Beginning October 2010, she was homeported at Port Canaveral, later Miami, Florida.

In 2017 Norwegian Sun sailed from Vancouver, British Columbia, Canada to Seward, Alaska. On 5 October 2017, she went from San Francisco to Miami. She continued to Los Angeles on a fourteen-night voyage. After returning to Miami she served the month of November sailing round-trip voyages in the Caribbean from Miami. Her 2017 calendar ended with two-week voyages along the Western South American coast to Valparaiso, Chile.

In May 2018 the ship repositioned to Port Canaveral to operate cruises to Havana with Key West Florida, and to the Bahamas to either Freeport or Nassau and Great Stirrup Cay.

Between 9 September and 14 October 2018, Norwegian Sun operated cruises from Miami to Havana, Great Stirrup Cay, Costa Maya, Mexico and Harvest Caye, Belize.

In June 2019, it was announced that, following the travel ban preventing U.S. cruise ships from visiting Cuba, Norwegian Sun would no longer be offering their "open bar" service and would instead transition to the traditional way for charging for onboard drinks.

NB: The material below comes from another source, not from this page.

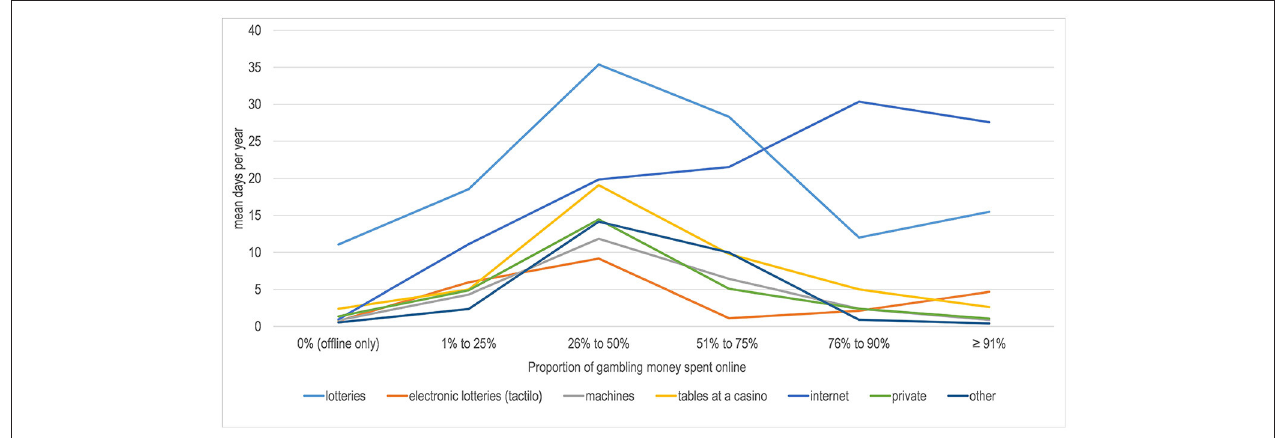
TABLE 5 | Specific gambling-related problems (proportion at least once in the last 12 months) by proportion of money gambled online, and chi-square tests for overall differences across proportion of money spent online (among gamblers, n = 1,526).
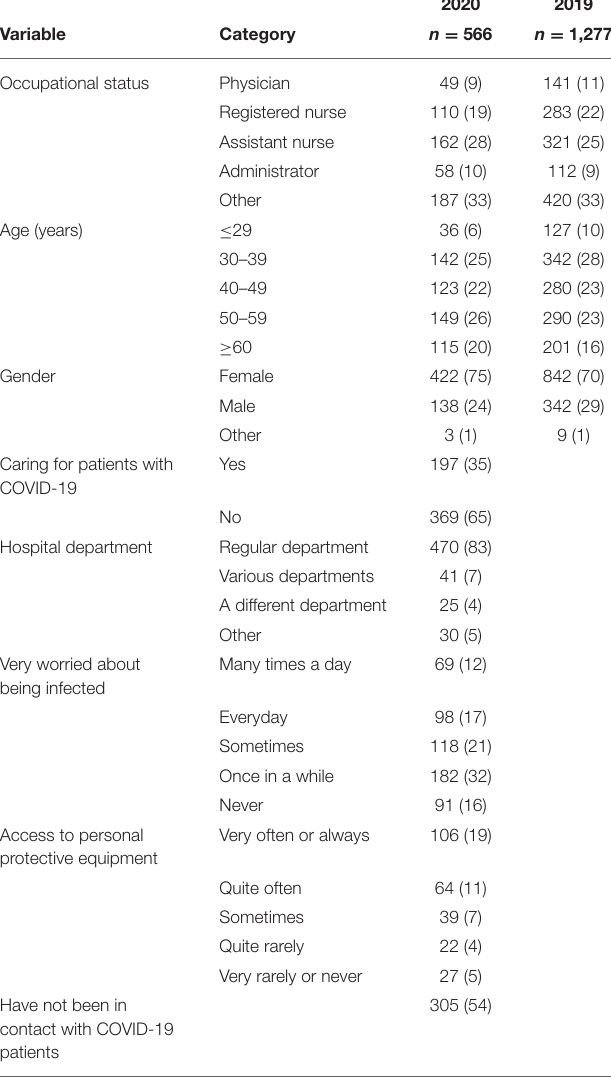
TABLE 1 | Demographics and other characteristics of psychiatric healthcare workers answering a workplace survey in September 2020 and October 2019 [presented as n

Beginning in 2026, Norwegian Sun will no longer sail from Seattle to Alaska during the summer cruise season in the northern hemisphere. Her new homeport will be Helsinki, and she will sail the Baltic Sea, also offering cruises from Copenhagen. She will visit ports in Sweden, Norway, Germany, Lithuania and Poland.

==Incidents==
===2022 iceberg collision===
On June 25, 2022, while cruising near Alaska's Hubbard Glacier, the ship collided with a small iceberg known as a "growler". The ship docked in Juneau, where it was inspected by the Coast Guard. There was some damage found, but the ship was allowed to continue on a shortened itinerary. After the passengers disembarked, the ship was taken out of service for over two weeks for repairs.